Task item: The answer must be the full data, restated word for word, with no pictures in it.

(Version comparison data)
_ _ _

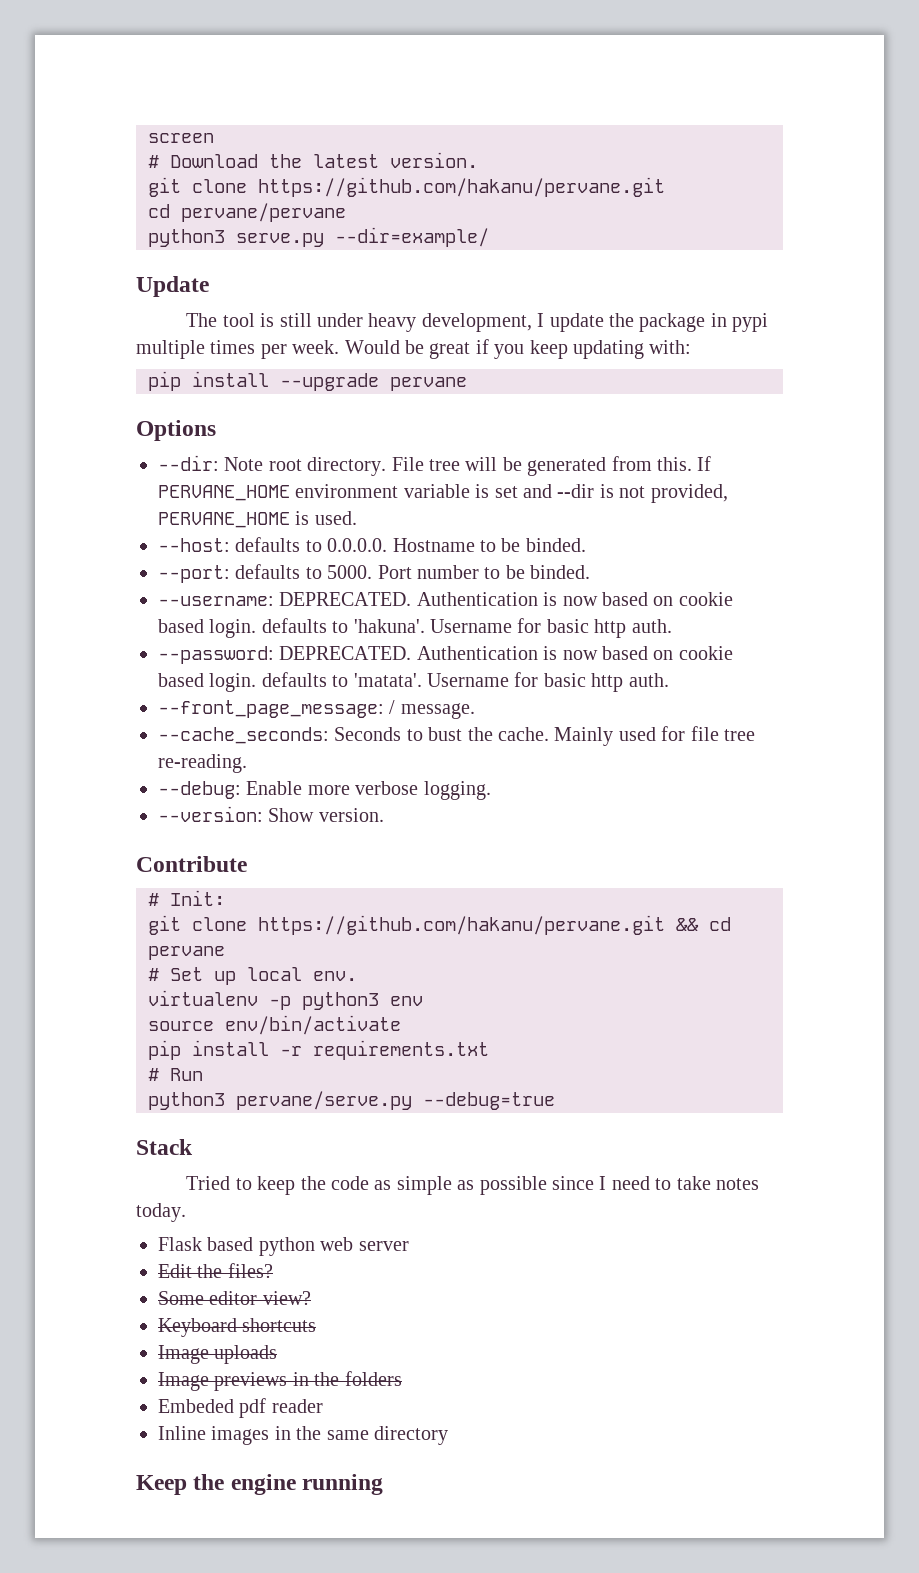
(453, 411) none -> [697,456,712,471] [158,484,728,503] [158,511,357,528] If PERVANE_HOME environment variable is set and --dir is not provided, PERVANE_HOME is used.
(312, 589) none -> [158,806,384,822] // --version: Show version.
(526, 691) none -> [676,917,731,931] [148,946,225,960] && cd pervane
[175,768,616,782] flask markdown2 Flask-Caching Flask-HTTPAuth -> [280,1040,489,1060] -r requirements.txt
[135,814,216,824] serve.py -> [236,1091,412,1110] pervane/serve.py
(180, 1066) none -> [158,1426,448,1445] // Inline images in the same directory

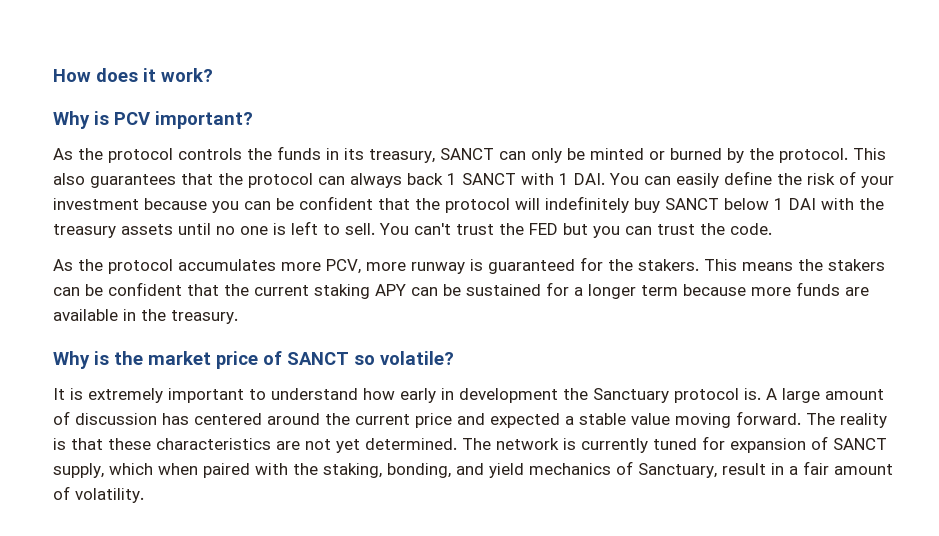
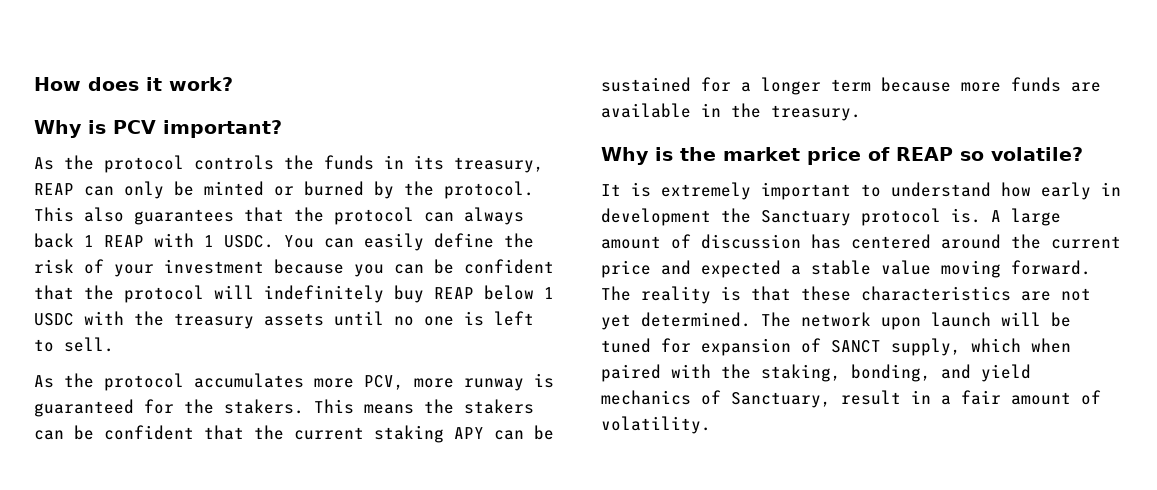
[440,148,494,160] SANCT -> [34,183,74,195] REAP
[462,173,516,185] SANCT -> [104,235,144,247] REAP
[574,173,605,185] DAI. -> [224,235,274,248] USDC.
[665,198,719,210] SANCT -> [434,287,474,299] REAP
[789,198,816,210] DAI -> [34,313,74,326] USDC
[379,223,772,238] You can't trust the FED but you can trust the code. -> (114, 344) none
[287,352,349,365] SANCT -> [896,147,953,161] REAP
[563,438,648,453] is currently -> [881,312,1071,330] upon launch will be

_ _ _

Result of the exercise:
(453, 411) none -> [697,456,712,471] [158,484,728,503] [158,511,357,528] If PERVANE_HOME environment variable is set and --dir is not provided, PERVANE_HOME is used.
(312, 589) none -> [158,806,384,822] // --version: Show version.
(526, 691) none -> [676,917,731,931] [148,946,225,960] && cd pervane
[175,768,616,782] flask markdown2 Flask-Caching Flask-HTTPAuth -> [280,1040,489,1060] -r requirements.txt
[135,814,216,824] serve.py -> [236,1091,412,1110] pervane/serve.py
(180, 1066) none -> [158,1426,448,1445] // Inline images in the same directory

[440,148,494,160] SANCT -> [34,183,74,195] REAP
[462,173,516,185] SANCT -> [104,235,144,247] REAP
[574,173,605,185] DAI. -> [224,235,274,248] USDC.
[665,198,719,210] SANCT -> [434,287,474,299] REAP
[789,198,816,210] DAI -> [34,313,74,326] USDC
[379,223,772,238] You can't trust the FED but you can trust the code. -> (114, 344) none
[287,352,349,365] SANCT -> [896,147,953,161] REAP
[563,438,648,453] is currently -> [881,312,1071,330] upon launch will be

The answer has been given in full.